Volvo Cars, bought by Zhejiang Geely Holding Group in 2010, reported on Thursday its fourth straight year of record sales as a revamped, pricier model line-up helped it take on larger rivals such as Daimler’s (DAIGn.DE) Mercedes-Benz.
The Gothenburg-based company, one of Sweden’s biggest by sales, said operating earnings rose to 14.1 billion Swedish crowns ($1.76 billion) in 2017 from 11.0 billion a year earlier, as revenues climbed 17 percent to 210.9 billion crowns.
After the launch of new SUV models, the mainstay of Volvo’s business, and with its first U.S. plant set to begin production later this year, Chief Executive Hakan Samuelsson said the automaker was poised for further growth in 2018.
“We believe we will see another strong year of growth with higher profitability,” he told Reuters. “We now have all we need to keep growing and improve our profitability in order to reach the level where we want to be.”
“Now, it is all about execution.”
After languishing for years under the Ford Motor Co (F.N) umbrella, Volvo Cars has found a new lease of life under Geely’s ownership, investing in a broad overhaul of its models and making rapid inroads the world’s biggest auto market, China.
In recent months, Geely has been spreading its net wider, striking a deal to buy an 8 percent stake in truck maker AB Volvo (VOLVb.ST), once the owner of Volvo Cars.
It has also bought shares in Daimler in the hopes of forging an alliance over electric cars technology, sources have told Reuters.

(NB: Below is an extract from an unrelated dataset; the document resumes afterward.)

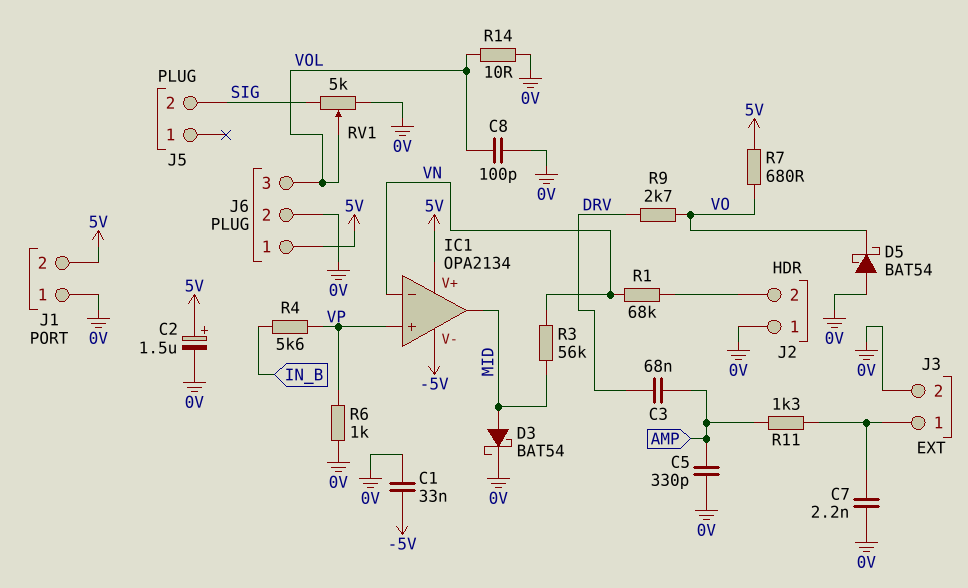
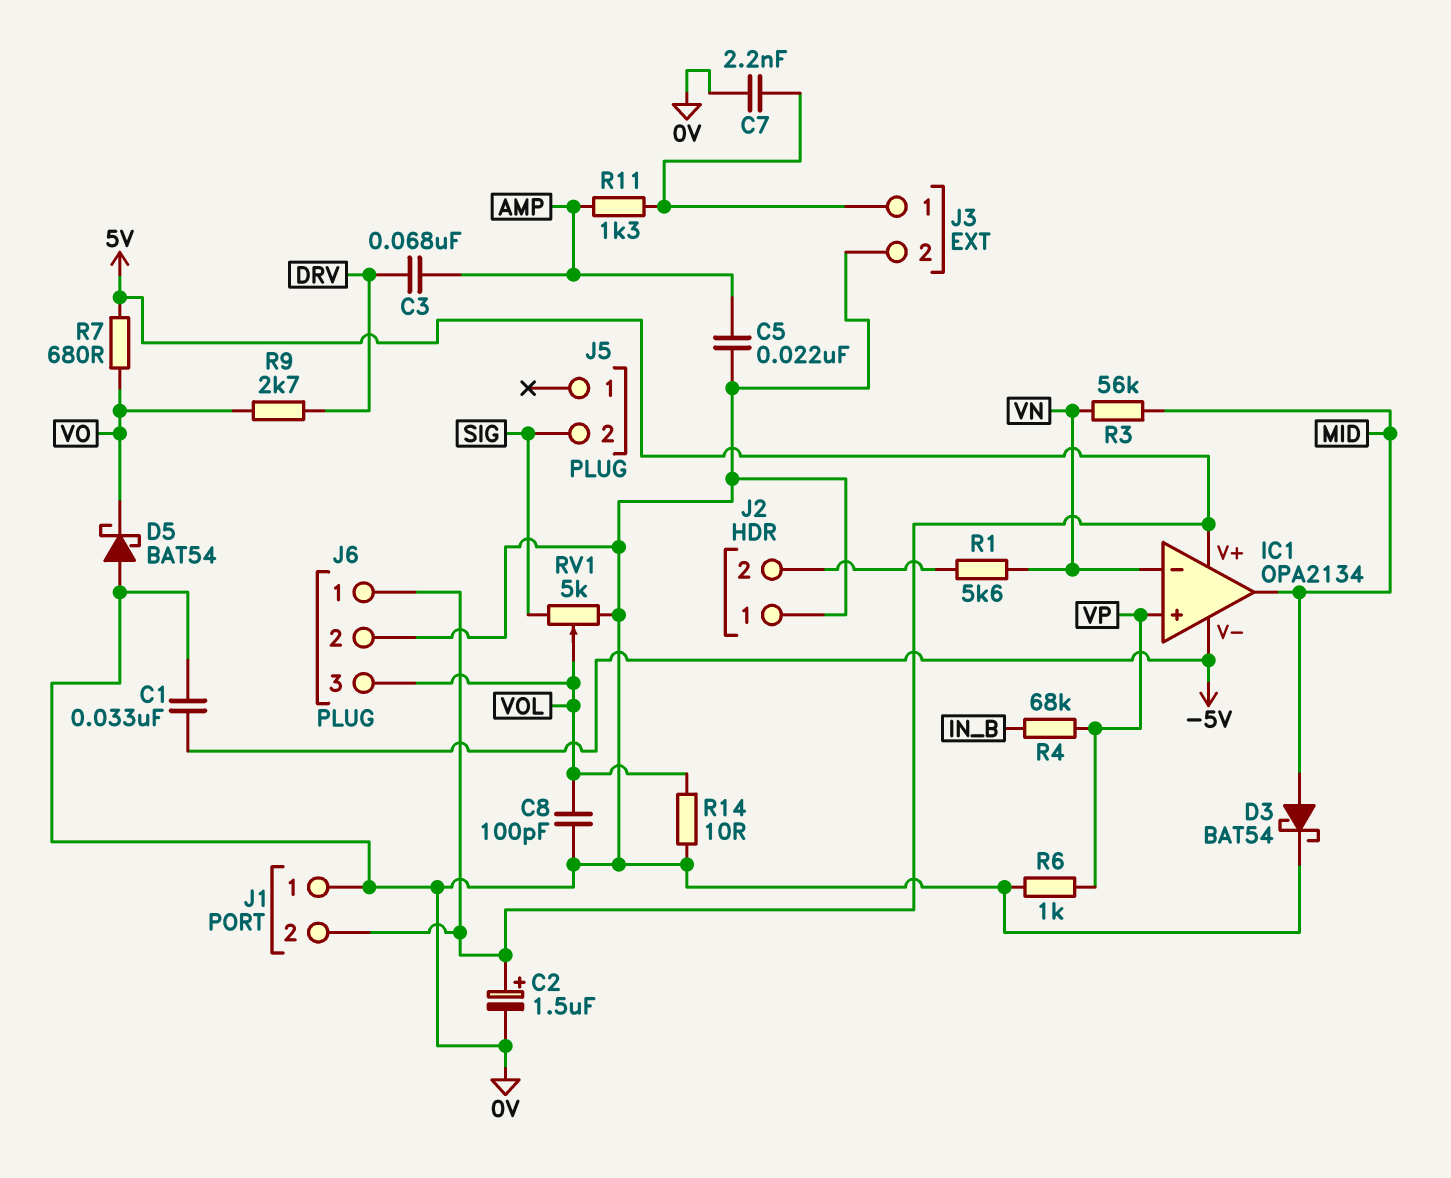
C5: 330pF (0V, AMP) -> 22nF (0V, AMP)
R1: 68k (J2/2, VN) -> 5.6k (J2/2, VN)
R4: 5.6k (IN_B, VP) -> 68k (IN_B, VP)

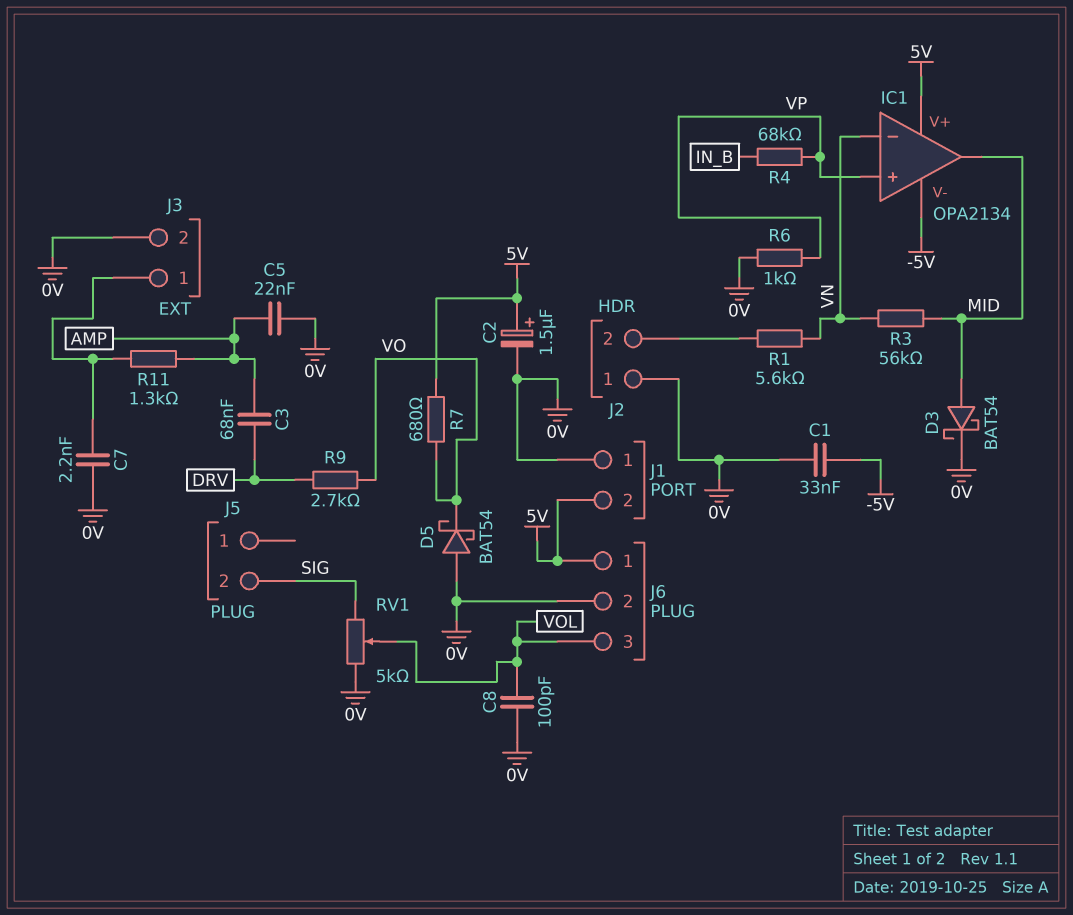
R14: 10 (0V, VOL) -> none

The implications for Volvo Cars are unclear, but the automaker has taken steps towards an eventual listing, raising 5 billion crowns from Swedish institutional investors through the sale of newly issued preference shares just over a year ago.
Samuelsson declined to comment on Geely’s reported purchase of Daimler shares, but said opportunities for further co-operation with Gothenburg neighbor AB Volvo might be evaluated by the two firms, while an IPO for Volvo Cars remained an option.
“We run the company as if it was a listed company and we believe it is good for us to have that transparency,” he said.
“As far as a possible IPO is concerned, I know that is an option and a question for the owners Geely Holding to decide.”
Volvo Cars has set a goal of reaching sales of 800,000 cars within the next few years.
It sold 571,577 Volvos last year, up 7 percent from 2016, boosted by demand in China, its biggest market, and brisk sales of its new 90-series station wagons and sedans and XC60 SUV.